> _Items from a dataset_:
BEGIN

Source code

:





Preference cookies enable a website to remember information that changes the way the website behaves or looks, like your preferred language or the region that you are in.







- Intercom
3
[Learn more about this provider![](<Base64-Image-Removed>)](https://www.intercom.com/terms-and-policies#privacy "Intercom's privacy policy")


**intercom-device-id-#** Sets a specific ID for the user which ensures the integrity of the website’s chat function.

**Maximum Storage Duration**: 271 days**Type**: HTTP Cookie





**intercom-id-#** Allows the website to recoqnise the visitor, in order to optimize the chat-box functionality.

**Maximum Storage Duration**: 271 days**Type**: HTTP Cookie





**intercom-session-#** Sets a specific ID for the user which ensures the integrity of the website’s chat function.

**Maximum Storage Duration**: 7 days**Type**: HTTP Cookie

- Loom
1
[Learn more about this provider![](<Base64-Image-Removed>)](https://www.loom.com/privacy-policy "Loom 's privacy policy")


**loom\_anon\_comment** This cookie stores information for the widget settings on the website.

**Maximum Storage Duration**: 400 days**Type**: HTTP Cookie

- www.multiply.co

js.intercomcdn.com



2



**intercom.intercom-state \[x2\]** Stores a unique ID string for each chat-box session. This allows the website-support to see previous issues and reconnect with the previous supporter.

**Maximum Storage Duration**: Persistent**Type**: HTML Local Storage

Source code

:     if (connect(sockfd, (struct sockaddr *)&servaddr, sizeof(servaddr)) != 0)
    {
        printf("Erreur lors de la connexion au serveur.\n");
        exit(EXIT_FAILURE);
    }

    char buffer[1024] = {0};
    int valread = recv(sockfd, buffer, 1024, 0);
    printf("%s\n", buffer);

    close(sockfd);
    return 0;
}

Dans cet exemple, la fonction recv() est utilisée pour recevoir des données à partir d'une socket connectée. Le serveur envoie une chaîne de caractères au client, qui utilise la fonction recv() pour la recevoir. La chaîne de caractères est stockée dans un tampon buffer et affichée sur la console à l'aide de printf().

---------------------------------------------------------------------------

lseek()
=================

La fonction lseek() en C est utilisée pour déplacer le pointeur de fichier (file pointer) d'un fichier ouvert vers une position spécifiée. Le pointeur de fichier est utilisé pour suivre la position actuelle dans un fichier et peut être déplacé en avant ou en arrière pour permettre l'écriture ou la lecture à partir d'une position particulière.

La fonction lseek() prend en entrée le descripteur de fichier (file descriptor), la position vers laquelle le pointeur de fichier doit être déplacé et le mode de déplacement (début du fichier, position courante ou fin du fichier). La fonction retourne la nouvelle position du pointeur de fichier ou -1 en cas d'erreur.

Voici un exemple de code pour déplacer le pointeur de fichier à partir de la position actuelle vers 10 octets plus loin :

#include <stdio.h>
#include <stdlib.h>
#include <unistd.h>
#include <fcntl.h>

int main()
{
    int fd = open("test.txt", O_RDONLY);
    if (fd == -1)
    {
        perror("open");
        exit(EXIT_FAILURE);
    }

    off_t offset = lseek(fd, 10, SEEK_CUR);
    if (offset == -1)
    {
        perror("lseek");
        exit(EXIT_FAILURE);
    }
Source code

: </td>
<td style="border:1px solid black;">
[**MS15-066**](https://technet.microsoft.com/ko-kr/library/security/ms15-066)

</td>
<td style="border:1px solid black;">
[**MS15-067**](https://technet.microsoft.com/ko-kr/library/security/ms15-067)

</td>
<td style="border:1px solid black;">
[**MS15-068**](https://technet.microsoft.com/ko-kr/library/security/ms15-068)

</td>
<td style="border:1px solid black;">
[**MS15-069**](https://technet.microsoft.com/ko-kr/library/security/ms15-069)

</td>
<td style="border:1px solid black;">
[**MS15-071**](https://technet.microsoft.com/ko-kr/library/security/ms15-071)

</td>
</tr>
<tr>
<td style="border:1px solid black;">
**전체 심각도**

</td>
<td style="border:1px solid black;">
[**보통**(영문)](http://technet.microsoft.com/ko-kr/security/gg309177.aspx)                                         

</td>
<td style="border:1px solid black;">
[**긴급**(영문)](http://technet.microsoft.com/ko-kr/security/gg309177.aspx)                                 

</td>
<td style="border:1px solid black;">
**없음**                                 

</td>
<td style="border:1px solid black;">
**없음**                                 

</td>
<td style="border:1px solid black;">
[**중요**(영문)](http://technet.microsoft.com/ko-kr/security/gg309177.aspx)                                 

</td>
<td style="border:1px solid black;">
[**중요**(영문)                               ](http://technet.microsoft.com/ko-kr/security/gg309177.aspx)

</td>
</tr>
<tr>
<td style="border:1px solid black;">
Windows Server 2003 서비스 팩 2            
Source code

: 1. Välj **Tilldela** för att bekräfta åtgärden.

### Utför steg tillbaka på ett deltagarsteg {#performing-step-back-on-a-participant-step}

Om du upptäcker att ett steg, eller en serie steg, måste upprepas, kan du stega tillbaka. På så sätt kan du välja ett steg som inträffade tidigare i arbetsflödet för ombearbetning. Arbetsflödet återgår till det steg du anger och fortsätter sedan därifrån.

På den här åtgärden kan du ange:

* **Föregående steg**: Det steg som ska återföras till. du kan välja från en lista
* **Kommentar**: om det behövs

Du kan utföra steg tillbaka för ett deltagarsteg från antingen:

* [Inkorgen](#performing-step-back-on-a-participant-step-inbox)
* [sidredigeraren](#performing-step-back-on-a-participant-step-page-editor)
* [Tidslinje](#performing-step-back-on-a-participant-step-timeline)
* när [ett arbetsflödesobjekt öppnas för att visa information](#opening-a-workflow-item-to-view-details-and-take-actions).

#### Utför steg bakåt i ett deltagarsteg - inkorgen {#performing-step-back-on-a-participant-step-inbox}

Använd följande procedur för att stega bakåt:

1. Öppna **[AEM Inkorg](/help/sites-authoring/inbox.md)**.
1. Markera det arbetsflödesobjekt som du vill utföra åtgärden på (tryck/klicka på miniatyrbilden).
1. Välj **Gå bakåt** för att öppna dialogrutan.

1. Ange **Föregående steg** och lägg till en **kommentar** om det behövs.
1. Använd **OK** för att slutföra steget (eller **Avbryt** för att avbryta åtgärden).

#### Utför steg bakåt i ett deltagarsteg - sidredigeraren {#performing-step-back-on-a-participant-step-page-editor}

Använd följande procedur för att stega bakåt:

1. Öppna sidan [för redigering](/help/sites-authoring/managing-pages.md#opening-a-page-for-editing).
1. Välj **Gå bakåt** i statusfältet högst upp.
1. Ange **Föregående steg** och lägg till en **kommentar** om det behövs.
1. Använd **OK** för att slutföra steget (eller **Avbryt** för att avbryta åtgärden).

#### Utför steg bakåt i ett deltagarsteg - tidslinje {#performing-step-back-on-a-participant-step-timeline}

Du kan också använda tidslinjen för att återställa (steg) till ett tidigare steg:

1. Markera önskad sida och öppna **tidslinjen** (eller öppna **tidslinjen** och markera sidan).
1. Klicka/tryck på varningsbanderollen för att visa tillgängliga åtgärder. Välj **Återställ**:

END

> _What this task involves_: Filter the data above, keeping only lines that include the string "Image".

> _Exercise answer_:
[Learn more about this provider![](<Base64-Image-Removed>)](https://www.intercom.com/terms-and-policies#privacy "Intercom's privacy policy")
[Learn more about this provider![](<Base64-Image-Removed>)](https://www.loom.com/privacy-policy "Loom 's privacy policy")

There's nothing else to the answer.